Penyebab nyeri sendi mendadak
- Artritis rheumatoid: Artritis rheumatoid adalah gangguan autoimun yang ditandai dengan peradangan pada sendi. Artritis rheumatoid sering kali mempengaruhi tangan, pergelangan tangan, dan kaki, menyebabkan nyeri, kekakuan, dan pembengkakan pada sendi.
- Osteoartritis: Osteoartritis adalah bentuk artritis yang paling umum, biasanya terjadi pada individu berusia di atas 65 tahun. Osteoartritis berkembang akibat keausan pada sendi, menyebabkan nyeri, kekakuan, dan rentang gerak yang berkurang.
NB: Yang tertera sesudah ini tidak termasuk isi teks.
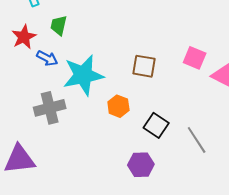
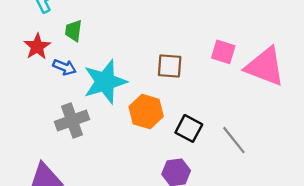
orange hexagon: (118, 106) -> (146, 112), size x1.4

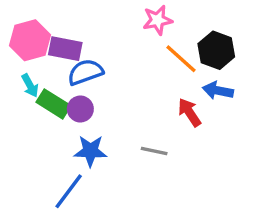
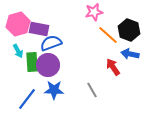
green rectangle: (53, 104) -> (32, 62), turned 54
purple circle: (80, 109) -> (48, 65), size x1.5
gray line: (154, 151) -> (92, 90), turned 49
blue line: (69, 191) -> (27, 99), moved

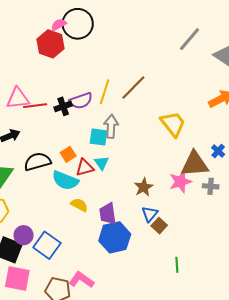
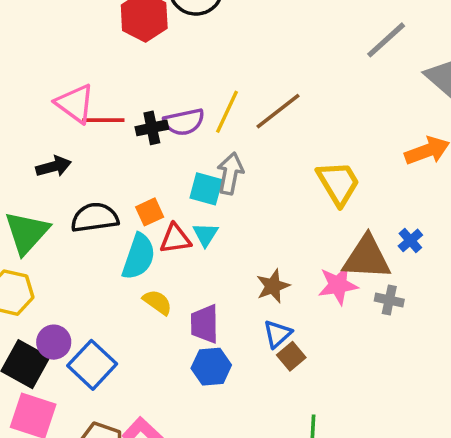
pink triangle: (18, 98) -> (75, 103), turned 35
cyan semicircle: (65, 180) -> (139, 257), turned -100
blue hexagon: (115, 237) -> (211, 367), size x0.7

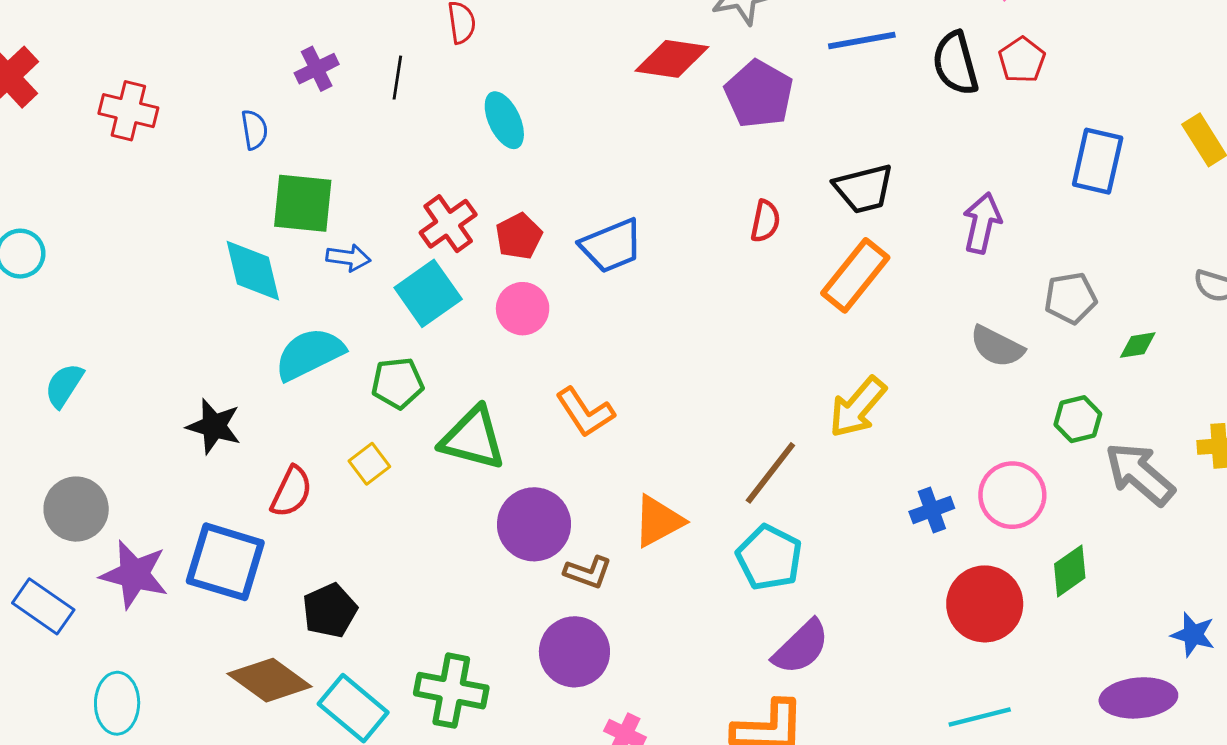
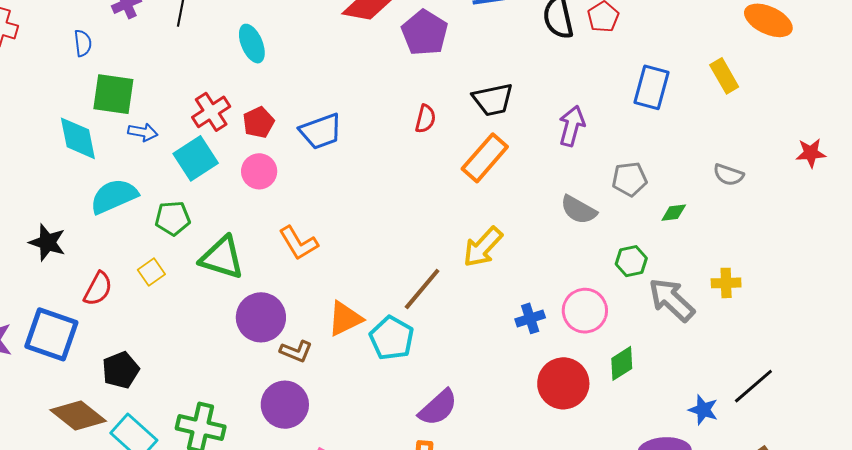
cyan pentagon: (769, 557) -> (392, 338), moved

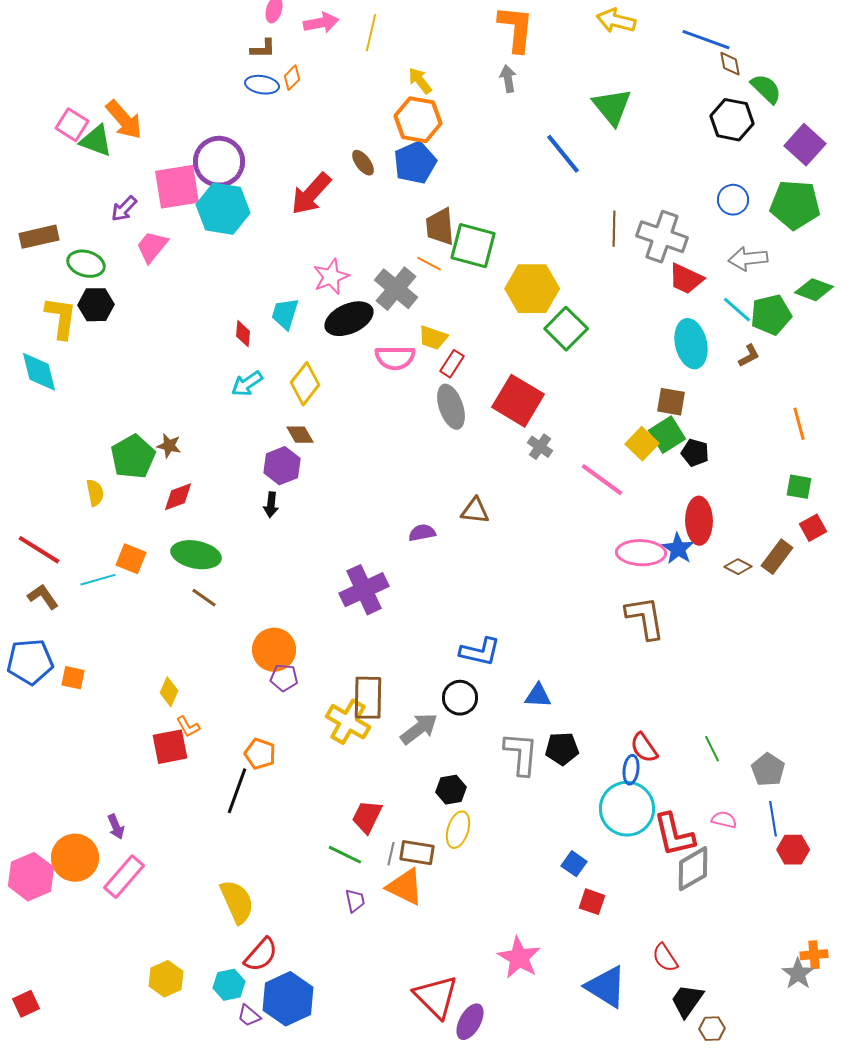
- Asam urat: Asam urat adalah jenis artritis yang disebabkan oleh penumpukan kristal asam urat di sendi, mengakibatkan nyeri sendi yang tiba-tiba dan intens, sering kali di jari kaki besar. Asam urat lebih sering mempengaruhi pria dan terkait dengan faktor gaya hidup seperti diet, konsumsi alkohol, dan obesitas.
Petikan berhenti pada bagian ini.